--- Passage for review ---
____

This aspect of FM -3 – 24 will be most strongly objected to by the liberal and progressive wing of the Democratic Party. But an even wider sector of the electorate will find it even more disturbing that – simply as a matter of fundamental military strategy – the simplistic “host nation vs. insurgents” framework of FM-3-24 simply does not work in the case of Iraq.

There are indeed some foreign volunteer fighters – from Western Europe, Iran and other Moslem countries -- in Iraq but they remain a very small percentage of the combatants. The vast majority of the “insurgents” are native-born Iraqis who are not affiliated with either al Qaeda or Iran.

Yet the extraordinary fact is that the Counterinsurgency Field Manual simply defines the crucial concept of “civil war” entirely out of existence. In the series of formal definitions in FM-3-24 the term “civil war” is never defined. It simply does not exist.

This is, to put it bluntly, absurd. Most Americans see on the news that there is now a bitter struggle going on between three sectarian/ethnic groups in Iraq: (1) the Sunni resistance, (2) the ISRI/Badr militia group (which underlies the Dawa political party of the Prime Minister Nuri al-Maliki and (3) the followers of Muktaka al Sadr’s Madhi Army.

Each one of these three sectarian/ethnic groups has substantial armed militias under its command and each one of these militias has been extensively documented engaging in acts of kidnapping, extortion, murder, criminal activity and intimidation. At the present time the United States is paying weekly salaries to 90,000 members of the first group, supporting the second as the “established” government of Iraq and (until recently) officially praising and honoring a cease-fire with the third.

This reality simply does not fit FM -3 -24’s model of a small, subversive movement of “insurgents” duping or terrorizing a passive or hostile population. On the contrary, for most Americans, it is nothing more than an act of common sense to face the fact that for several years now events in Iraq have reflected the ebb and flow of a violent ethnic and religious civil war.

____

Stored data

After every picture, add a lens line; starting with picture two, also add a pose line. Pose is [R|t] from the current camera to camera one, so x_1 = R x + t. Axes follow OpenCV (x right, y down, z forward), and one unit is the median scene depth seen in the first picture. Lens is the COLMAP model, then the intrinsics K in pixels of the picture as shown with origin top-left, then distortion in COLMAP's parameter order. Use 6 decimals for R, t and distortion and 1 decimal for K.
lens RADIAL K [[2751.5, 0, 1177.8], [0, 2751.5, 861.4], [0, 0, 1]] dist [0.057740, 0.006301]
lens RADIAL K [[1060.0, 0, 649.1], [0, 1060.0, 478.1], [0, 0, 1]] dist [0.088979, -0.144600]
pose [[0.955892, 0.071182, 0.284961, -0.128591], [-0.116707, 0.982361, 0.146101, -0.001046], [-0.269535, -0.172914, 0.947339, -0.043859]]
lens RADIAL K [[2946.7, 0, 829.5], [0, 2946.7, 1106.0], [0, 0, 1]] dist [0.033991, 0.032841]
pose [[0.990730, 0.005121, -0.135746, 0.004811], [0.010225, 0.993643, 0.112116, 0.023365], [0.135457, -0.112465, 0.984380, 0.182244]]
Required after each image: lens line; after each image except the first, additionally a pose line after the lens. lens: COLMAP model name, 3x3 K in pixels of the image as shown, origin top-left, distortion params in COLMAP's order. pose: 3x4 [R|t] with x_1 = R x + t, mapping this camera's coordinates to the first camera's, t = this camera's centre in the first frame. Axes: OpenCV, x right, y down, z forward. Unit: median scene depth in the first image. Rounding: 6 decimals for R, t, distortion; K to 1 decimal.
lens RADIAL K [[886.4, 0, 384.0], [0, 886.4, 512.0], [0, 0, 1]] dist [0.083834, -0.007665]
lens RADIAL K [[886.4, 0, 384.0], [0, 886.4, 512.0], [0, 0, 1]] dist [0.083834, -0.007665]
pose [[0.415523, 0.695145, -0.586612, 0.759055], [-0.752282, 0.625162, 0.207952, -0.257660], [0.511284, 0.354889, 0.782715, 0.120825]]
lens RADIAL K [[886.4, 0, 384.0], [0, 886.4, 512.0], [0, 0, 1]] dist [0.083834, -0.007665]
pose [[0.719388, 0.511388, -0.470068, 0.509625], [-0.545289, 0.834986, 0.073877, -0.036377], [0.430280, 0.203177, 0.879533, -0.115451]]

____

--- Goal of the exercise ---
Could you write out the stretch of the counterinsurgency manual passage from "Each one of these three" through "religious civil war.", replacing "weekly" with "monthly"?

--- Task result ---
Each one of these three sectarian/ethnic groups has substantial armed militias under its command and each one of these militias has been extensively documented engaging in acts of kidnapping, extortion, murder, criminal activity and intimidation. At the present time the United States is paying monthly salaries to 90,000 members of the first group, supporting the second as the “established” government of Iraq and (until recently) officially praising and honoring a cease-fire with the third.

This reality simply does not fit FM -3 -24’s model of a small, subversive movement of “insurgents” duping or terrorizing a passive or hostile population. On the contrary, for most Americans, it is nothing more than an act of common sense to face the fact that for several years now events in Iraq have reflected the ebb and flow of a violent ethnic and religious civil war.